For my part, I thought I’d recognize and celebrate Employee Learning Week by sharing a collection of my favorite quotations about education, learning, and development. I’ll start off with this classic:
- “In times of change, learners inherit the earth; while the learned find themselves beautifully equipped to deal with a world that no longer exists.” – Eric Hoffer
This is a classic statement of the need to “learn how to learn,” rather than (only) stuffing one’s head full of facts and procedures that can become outdated. Of course, some amount of factual knowledge is needed to live, to do one’s job, and so on, but maintaining and improving your ability to learn more in the future is also critical.
- “To conserve a physical resource, you must limit its use. To conserve knowledge, you must increase its use.” – Unknown
This is a great retort to anyone who persists in “knowledge hoarding” in your organization, or who advocates systems that will clearly result in the same.
Next are four quotations I like that focus on the practical value of learning – and they apply as much to organizations as to individuals.
- “The only thing worse than learning from experience is not learning from experience.” – Unknown
- “An organization’s ability to learn, and translate that learning into action rapidly, is the ultimate competitive advantage.” – Jack Welch
- “Learning is like rowing upstream; not to advance is to drop back.” – Chinese Proverb
- “Learning is not compulsory… neither is survival.” – W. Edwards Deming
Two other classic quotations are:
- “Where my reason, imagination, or interest were not engaged, I would not or I could not learn.” – Winston Churchill
- “Live as if you were to die tomorrow. Learn as if you were to live forever.” – Gandhi
Another quote is somewhat humorous, at least in the context where I heard it:
- “If you question training, you only train yourself in asking questions.” – The Sphinx, from the movie Mystery Men
That is one of many deep-sounding statements from this character in the film. In a certain context, one can “question training,” for example, where formal training is not a good solution for the problem at hand. But in other contexts this is a pretty profound quip: if you do not seek out training/learning/education, you will remain ignorant and full of questions.

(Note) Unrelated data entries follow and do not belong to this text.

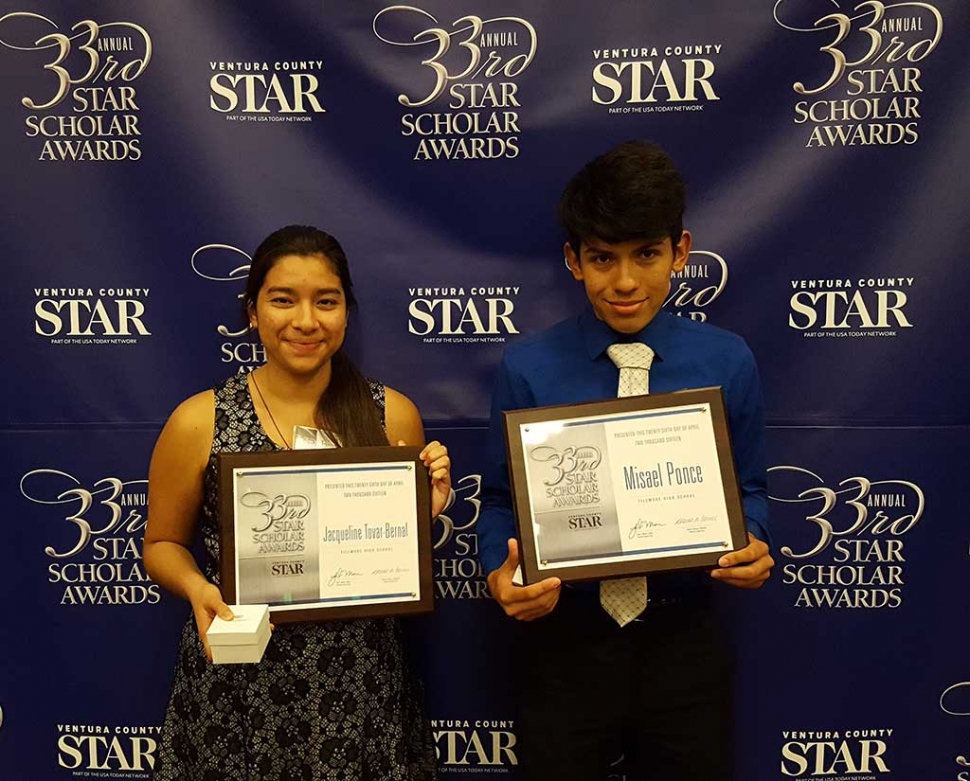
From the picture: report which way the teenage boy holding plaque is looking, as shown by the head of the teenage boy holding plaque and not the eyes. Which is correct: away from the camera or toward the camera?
toward the camera

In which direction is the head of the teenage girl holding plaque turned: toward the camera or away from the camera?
toward the camera

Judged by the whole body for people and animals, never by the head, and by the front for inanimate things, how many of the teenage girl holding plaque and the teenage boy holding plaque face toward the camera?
2

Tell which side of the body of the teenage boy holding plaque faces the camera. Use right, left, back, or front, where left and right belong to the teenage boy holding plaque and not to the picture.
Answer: front

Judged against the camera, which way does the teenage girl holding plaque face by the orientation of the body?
toward the camera

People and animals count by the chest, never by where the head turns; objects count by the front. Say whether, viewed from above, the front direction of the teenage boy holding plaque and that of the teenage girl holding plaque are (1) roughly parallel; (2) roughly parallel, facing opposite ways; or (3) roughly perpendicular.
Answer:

I’ll now close this collection with one of my own. No doubt you’ve heard of the philosopher René Descartes‘ famous line “I think, therefore I am” (first written in French, and then later as the famous Latin dictum “Cogito ergo sum.”) He used that in the context of trying to provide a firm footing for knowledge, starting with the philosophical question of his own existence. He was noting that if you were to wonder whether or not you exist, you have by that very act alone proved that you do exist (you are the “I” who is doing the thinking).
Without delving further into Descartes’ use of this famous phrase, I’ll note that I’ve often flipped it around to make a normative suggestion, both to myself and others: “I am, therefore I should think!” In the context of education, learning, and development, I substitute learning for thinking:
- “I am, therefore I should learn!”
What do you think? Do you have another quotation on education, learning, or development that you love? Please share in the comments.